** Work request **
Could you return every record below word for word, leaving out the pictures?

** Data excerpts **
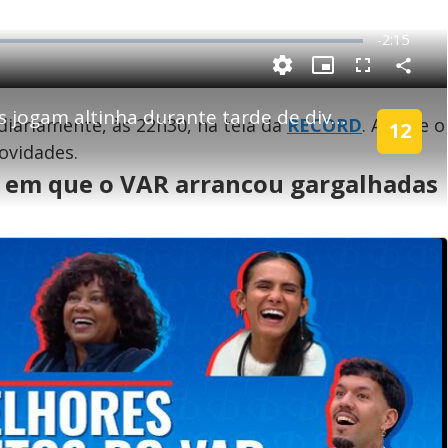
R
-
2:15
e
P
C
P
F
m
o
i
u
m
c
l
p
Craques da bola? Moradores jogam altinha durante tarde de diversão em Casa do Patrão
a
t
l
 diariamente, às 22h30, na tela da
RECORD
. Acesse o
a
u
s
12
r
r
c
i
t
e
r
ovidades.
i
-
e
l
l
n
i
e
V
h
n
n
es em que o VAR arrancou gargalhadas
e
a
-
i
l
r
P
o
i
c
n
c
i
t
d
u
g
a
a
r
d
e
e
T
i
m
y
e
V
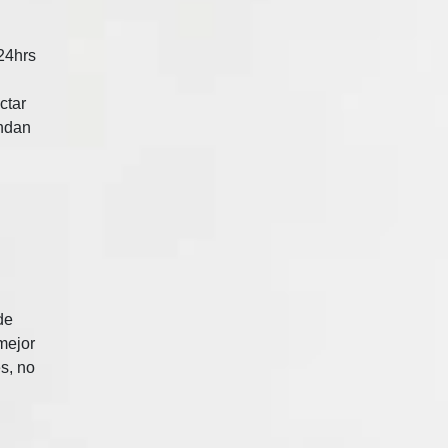
 24hrs
ctar
ondan
de
mejor
s, no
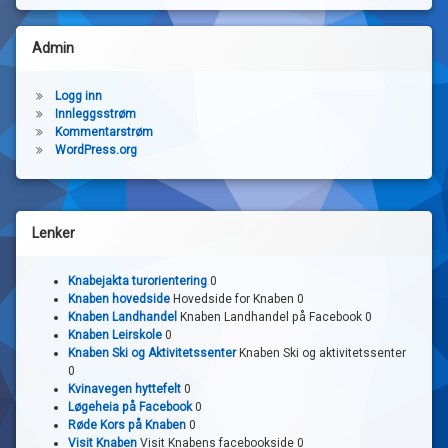
Admin
Logg inn
Innleggsstrøm
Kommentarstrøm
WordPress.org
Lenker
Knabejakta turorientering
0
Knaben hovedside
Hovedside for Knaben 0
Knaben Landhandel
Knaben Landhandel på Facebook 0
Knaben Leirskole
0
Knaben Ski og Aktivitetssenter
Knaben Ski og aktivitetssenter
0
Kvinavegen hyttefelt
0
Løgeheia på Facebook
0
Røde Kors på Knaben
0
Visit Knaben
Visit Knabens facebookside 0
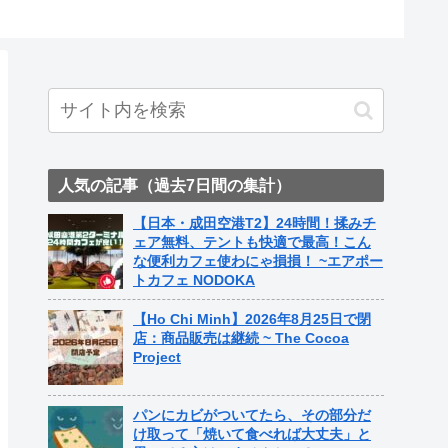
人気の記事（過去7日間の集計）
【日本・成田空港T2】24時間！揉みチ
ェア無料、テントも快適で最高！こん
な便利カフェ使わにゃ損損！ ~エアポー
トカフェ NODOKA
【Ho Chi Minh】2026年8月25日で閉
店：商品販売は継続 ~ The Cocoa
Project
パンにカビがついてたら、その部分だ
け取って「焼いて食べれば大丈夫」と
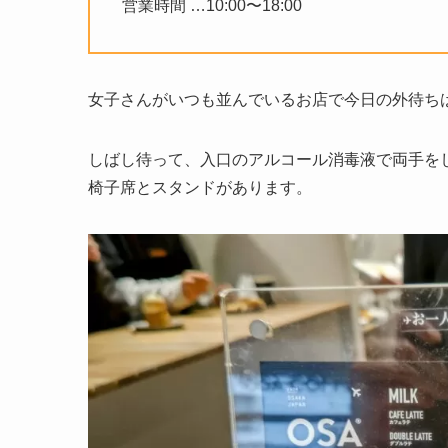
営業時間 …10:00〜18:00
女子さんがいつも並んでいるお店で今日の外待ち
しばし待って、入口のアルコール消毒液で両手を
椅子席とスタンドがあります。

** Answer to the exercise **
R
-
2:15
e
P
C
P
F
m
o
i
u
m
c
l
p
Craques da bola? Moradores jogam altinha durante tarde de diversão em Casa do Patrão
a
t
l
 diariamente, às 22h30, na tela da
RECORD
. Acesse o
a
u
s
12
r
r
c
i
t
e
r
ovidades.
i
-
e
l
l
n
i
e
V
h
n
n
es em que o VAR arrancou gargalhadas
e
a
-
i
l
r
P
o
i
c
n
c
i
t
d
u
g
a
a
r
d
e
e
T
i
m
y
e
V
 24hrs
ctar
ondan
de
mejor
s, no
Admin
Logg inn
Innleggsstrøm
Kommentarstrøm
WordPress.org
Lenker
Knabejakta turorientering
0
Knaben hovedside
Hovedside for Knaben 0
Knaben Landhandel
Knaben Landhandel på Facebook 0
Knaben Leirskole
0
Knaben Ski og Aktivitetssenter
Knaben Ski og aktivitetssenter
0
Kvinavegen hyttefelt
0
Løgeheia på Facebook
0
Røde Kors på Knaben
0
Visit Knaben
Visit Knabens facebookside 0
人気の記事（過去7日間の集計）
【日本・成田空港T2】24時間！揉みチ
ェア無料、テントも快適で最高！こん
な便利カフェ使わにゃ損損！ ~エアポー
トカフェ NODOKA
【Ho Chi Minh】2026年8月25日で閉
店：商品販売は継続 ~ The Cocoa
Project
パンにカビがついてたら、その部分だ
け取って「焼いて食べれば大丈夫」と
営業時間 …10:00〜18:00
女子さんがいつも並んでいるお店で今日の外待ち
しばし待って、入口のアルコール消毒液で両手を
椅子席とスタンドがあります。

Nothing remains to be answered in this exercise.